So after removing kobject_uevent, cleanup_net becomes more than two times faster:

1000 namespaces are cleaned up for 2.8 seconds with uevents, and 1.2 senconds
without uevents. I do this experiments with max_cpus=1 to exclude synchronize_rcu.

As a summary we can skip generating uevents, but it doesn't solve the original
problem.

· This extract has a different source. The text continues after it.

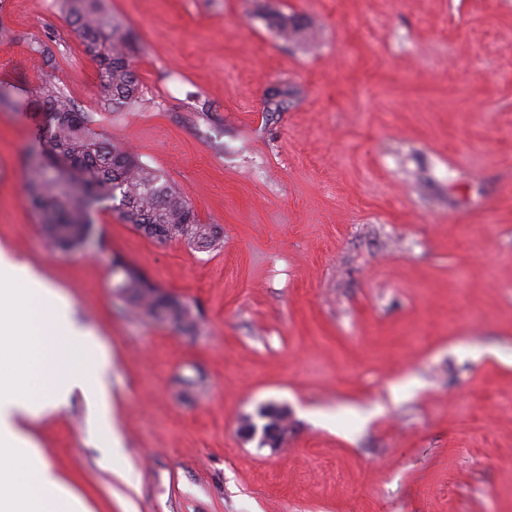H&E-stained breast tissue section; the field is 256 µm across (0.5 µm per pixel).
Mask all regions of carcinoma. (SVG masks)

If we want to avoid the limit introduced in this patch, we have
to reduce the time for destroing net namespace in dozen times, don't we?

Here is a perf report after skipping generating uevents:
-   93.27%     0.00%  kworker/u4:1  [kernel.kallsyms]   [k] cleanup_net
   - cleanup_net
      - 92.97% ops_exit_list.isra.4
         - 35.14% rpcsec_gss_exit_net
            - gss_svc_shutdown_net
               - 17.40% rsc_cache_destroy_net
                  + 8.64% cache_unregister_net
                  + 8.52% cache_purge
                  + 0.22% cache_destroy_net
               + 9.00% cache_unregister_net
               + 8.49% cache_purge
               + 0.15% destroy_use_gss_proxy_proc_entry
               + 0.10% cache_destroy_net
         - 14.35% tcp_net_metrics_exit
            - 7.32% tcp_metrics_flush_all
               + 4.86% _raw_spin_unlock_bh
                 0.59% __local_bh_enable_ip
              6.12% _raw_spin_lock_bh
              0.90% _raw_spin_unlock_bh
         - 13.08% sunrpc_exit_net
            - 6.91% ip_map_cache_destroy
               + 3.90% cache_unregister_net
               + 2.86% cache_purge
               + 0.15% cache_destroy_net
            + 5.95% unix_gid_cache_destroy
            + 0.12% rpc_pipefs_exit_net
            + 0.10% rpc_proc_exit
         - 7.35% ip6addrlbl_net_exit
            + call_rcu_sched
         + 3.34% xfrm_net_exit
         + 1.22% ipv6_frags_exit_net
         + 1.17% ipv4_frags_exit_net
         + 0.78% fib_net_exit
         + 0.76% inet6_net_exit
         + 0.76% devinet_exit_net
         + 0.68% addrconf_exit_net
         + 0.63% igmp6_net_exit
         + 0.59% ipv4_mib_exit_net
         + 0.59% uevent_net_exit  

> Eric